The mechanism of 2'-C-cyano-2'-deoxy-1-beta-D-arabino-pentofuranosylcytosine (
CNDAC) action was investigated in human lymphoblastoid CEM cells and myeloblastic
leukemia ML-1 cells.
CNDAC was metabolized to its 5'-triphosphate and incorporated into
DNA, which was associated with inhibition of
DNA synthesis. After incubation of cells with [(3)H]

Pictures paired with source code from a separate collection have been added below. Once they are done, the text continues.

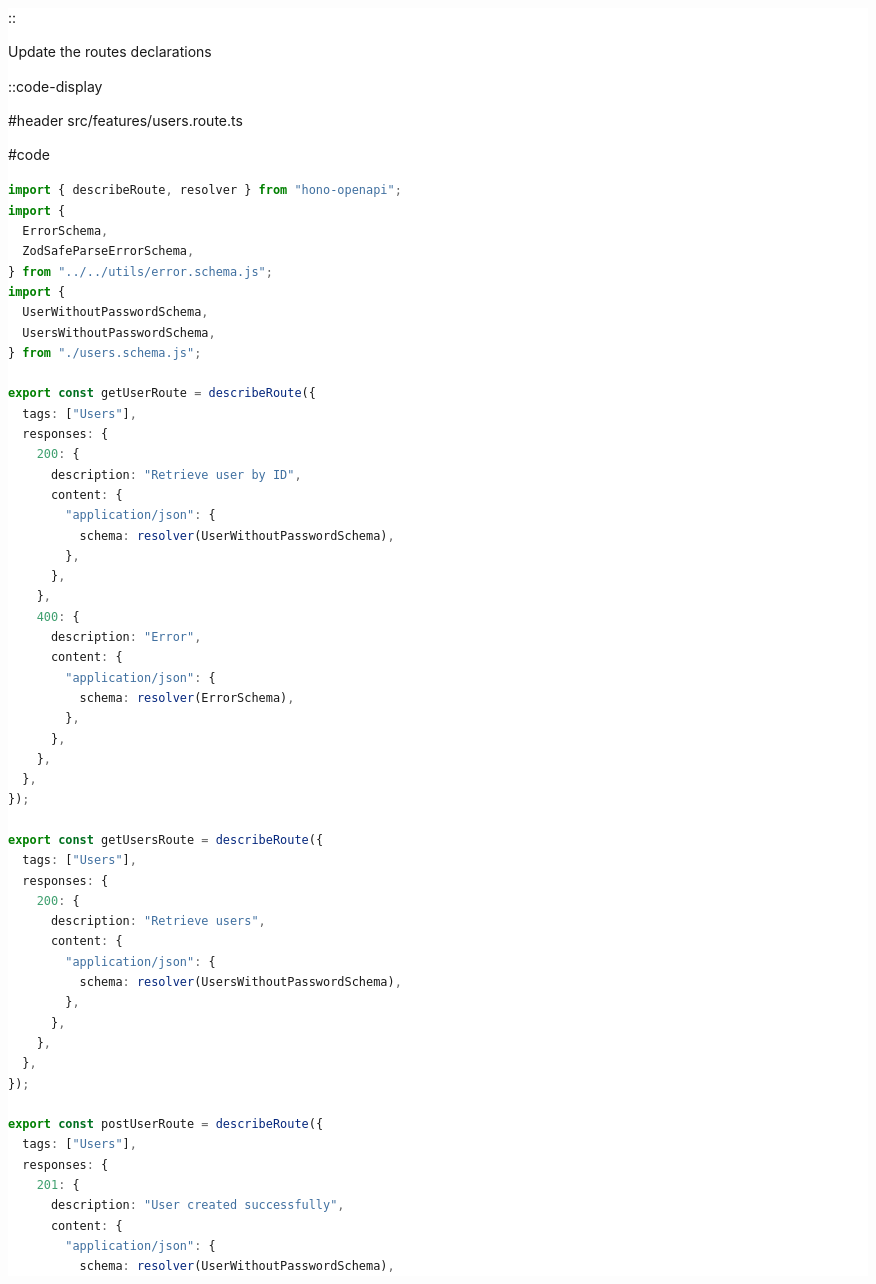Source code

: ::

Update the routes declarations

::code-display

#header
src/features/users.route.ts

#code

```typescript
import { describeRoute, resolver } from "hono-openapi";
import {
  ErrorSchema,
  ZodSafeParseErrorSchema,
} from "../../utils/error.schema.js";
import {
  UserWithoutPasswordSchema,
  UsersWithoutPasswordSchema,
} from "./users.schema.js";

export const getUserRoute = describeRoute({
  tags: ["Users"],
  responses: {
    200: {
      description: "Retrieve user by ID",
      content: {
        "application/json": {
          schema: resolver(UserWithoutPasswordSchema),
        },
      },
    },
    400: {
      description: "Error",
      content: {
        "application/json": {
          schema: resolver(ErrorSchema),
        },
      },
    },
  },
});

export const getUsersRoute = describeRoute({
  tags: ["Users"],
  responses: {
    200: {
      description: "Retrieve users",
      content: {
        "application/json": {
          schema: resolver(UsersWithoutPasswordSchema),
        },
      },
    },
  },
});

export const postUserRoute = describeRoute({
  tags: ["Users"],
  responses: {
    201: {
      description: "User created successfully",
      content: {
        "application/json": {
          schema: resolver(UserWithoutPasswordSchema),
```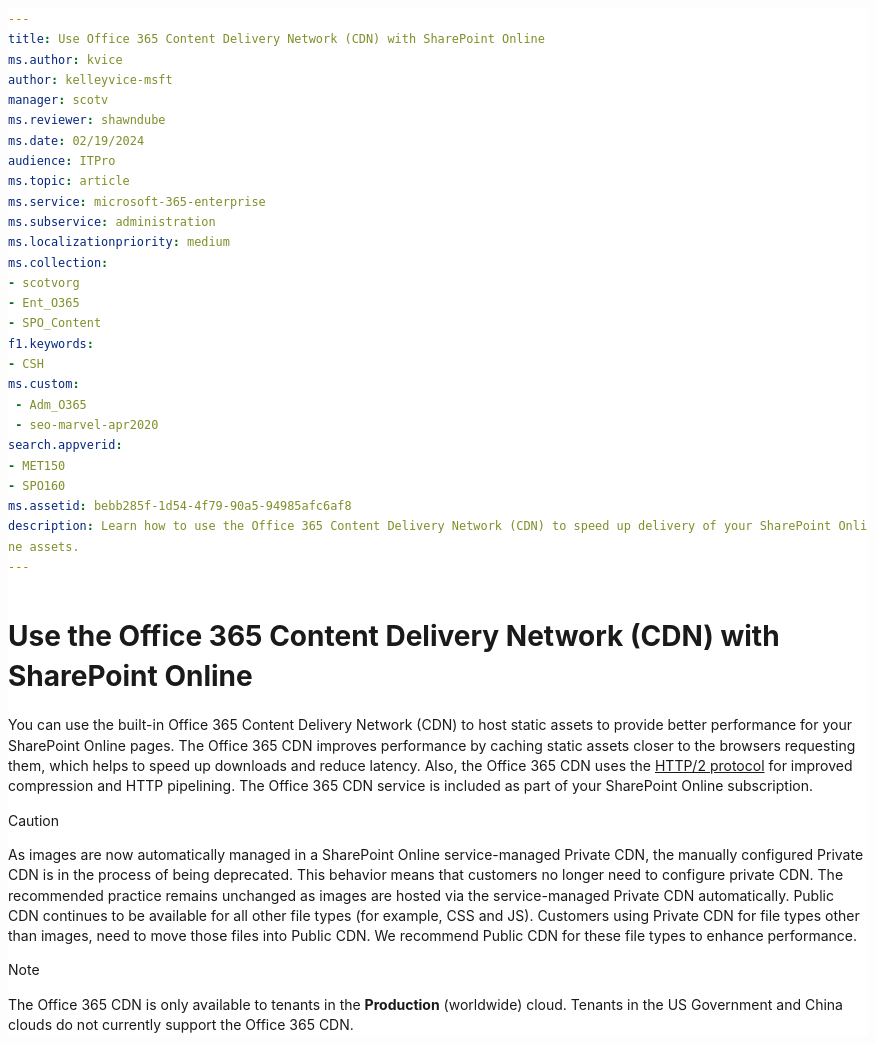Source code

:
 ```yaml
---
title: Use Office 365 Content Delivery Network (CDN) with SharePoint Online
ms.author: kvice
author: kelleyvice-msft
manager: scotv
ms.reviewer: shawndube
ms.date: 02/19/2024
audience: ITPro
ms.topic: article
ms.service: microsoft-365-enterprise
ms.subservice: administration
ms.localizationpriority: medium
ms.collection:
- scotvorg
- Ent_O365
- SPO_Content
f1.keywords:
- CSH
ms.custom:
 - Adm_O365
 - seo-marvel-apr2020
search.appverid:
- MET150
- SPO160
ms.assetid: bebb285f-1d54-4f79-90a5-94985afc6af8
description: Learn how to use the Office 365 Content Delivery Network (CDN) to speed up delivery of your SharePoint Online assets.
---
```


# Use the Office 365 Content Delivery Network (CDN) with SharePoint Online

You can use the built-in Office 365 Content Delivery Network (CDN) to host static assets to provide better performance for your SharePoint Online pages. The Office 365 CDN improves performance by caching static assets closer to the browsers requesting them, which helps to speed up downloads and reduce latency. Also, the Office 365 CDN uses the [HTTP/2 protocol](https://en.wikipedia.org/wiki/HTTP/2) for improved compression and HTTP pipelining. The Office 365 CDN service is included as part of your SharePoint Online subscription.

> [!CAUTION]
> As images are now automatically managed in a SharePoint Online service-managed Private CDN, the manually configured Private CDN is in the process of being deprecated. This behavior means that customers no longer need to configure private CDN. The recommended practice remains unchanged as images are hosted via the service-managed Private CDN automatically. Public CDN continues to be available for all other file types (for example, CSS and JS). Customers using Private CDN for file types other than images, need to move those files into Public CDN. We recommend Public CDN for these file types to enhance performance.

> [!NOTE]
> The Office 365 CDN is only available to tenants in the **Production** (worldwide) cloud. Tenants in the US Government and China clouds do not currently support the Office 365 CDN.

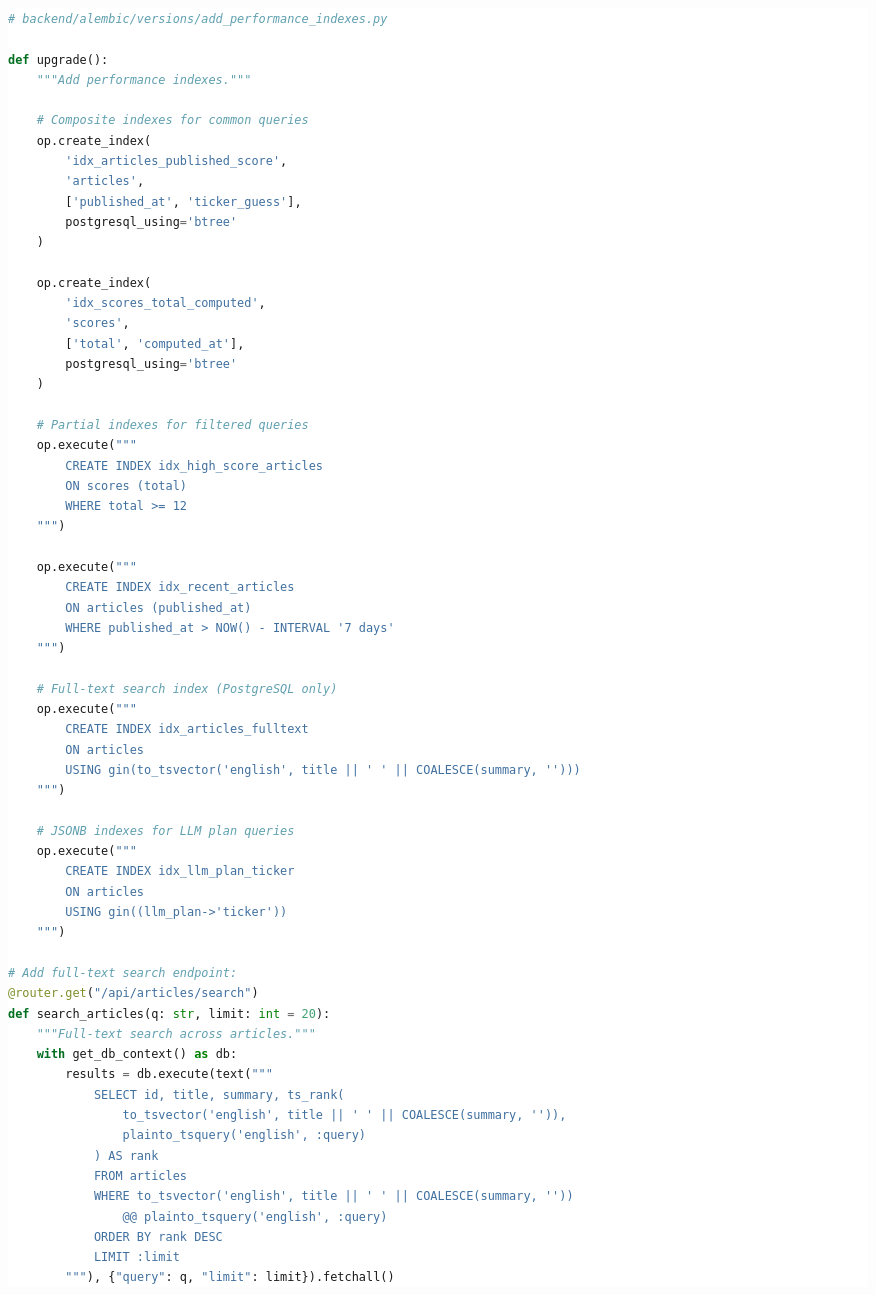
```python
# backend/alembic/versions/add_performance_indexes.py

def upgrade():
    """Add performance indexes."""

    # Composite indexes for common queries
    op.create_index(
        'idx_articles_published_score',
        'articles',
        ['published_at', 'ticker_guess'],
        postgresql_using='btree'
    )

    op.create_index(
        'idx_scores_total_computed',
        'scores',
        ['total', 'computed_at'],
        postgresql_using='btree'
    )

    # Partial indexes for filtered queries
    op.execute("""
        CREATE INDEX idx_high_score_articles
        ON scores (total)
        WHERE total >= 12
    """)

    op.execute("""
        CREATE INDEX idx_recent_articles
        ON articles (published_at)
        WHERE published_at > NOW() - INTERVAL '7 days'
    """)

    # Full-text search index (PostgreSQL only)
    op.execute("""
        CREATE INDEX idx_articles_fulltext
        ON articles
        USING gin(to_tsvector('english', title || ' ' || COALESCE(summary, '')))
    """)

    # JSONB indexes for LLM plan queries
    op.execute("""
        CREATE INDEX idx_llm_plan_ticker
        ON articles
        USING gin((llm_plan->'ticker'))
    """)

# Add full-text search endpoint:
@router.get("/api/articles/search")
def search_articles(q: str, limit: int = 20):
    """Full-text search across articles."""
    with get_db_context() as db:
        results = db.execute(text("""
            SELECT id, title, summary, ts_rank(
                to_tsvector('english', title || ' ' || COALESCE(summary, '')),
                plainto_tsquery('english', :query)
            ) AS rank
            FROM articles
            WHERE to_tsvector('english', title || ' ' || COALESCE(summary, ''))
                @@ plainto_tsquery('english', :query)
            ORDER BY rank DESC
            LIMIT :limit
        """), {"query": q, "limit": limit}).fetchall()
```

CNDAC, metabolites were detected in 3'-->5' phosphodiester linkage and at the 3' terminus of cellular
DNA. Specific enzymatic hydrolysis of
DNA demonstrated that the parent
nucleoside and its 2'-epimer 2'-C-cyano-2'-deoxy-2-ribo-pentofuranosylcytosine accounted for approximately 65% of the total analogs incorporated into
DNA and essentially all of the
drug in the 3'-->5' phosphodiester linkage. In contrast, all detectable radioactivity at 3' termini was associated with 2'-C-cyano-2',3'-didehydro-2',3'-dideoxycytidine. This de facto
DNA chain-terminating
nucleotide arises from an electronic characteristic and cleavage of the 3'-phosphodiester bond subsequent to the addition of a
nucleotide to the incorporated
CNDAC moiety by beta-elimination, a process that generates a single strand break in
DNA. Investigation of the
biological consequences of these actions indicated that, after incubation with
cytostatic concentrations of
CNDAC, cell cycle progression was delayed during S phase, but that cells arrested predominantly in the G(2) phase. This differed from the S phase-arresting actions of
ara-C and
gemcitabine, other
deoxycytidine analogs that inhibit DNA replication but do not cause strand breaks. Thus, once incorporated into
DNA, the
CNDAC molecule appears to act by a dual mechanism that 1) delays the progress of further DNA replication, but 2) upon addition of a deoxynucleotide results in the conversion of the incorporated analog to a de facto
DNA chain terminator at the 3' terminus of a single strand break. It is likely that
DNA strand breaks trigger cell cycle arrest in G(2).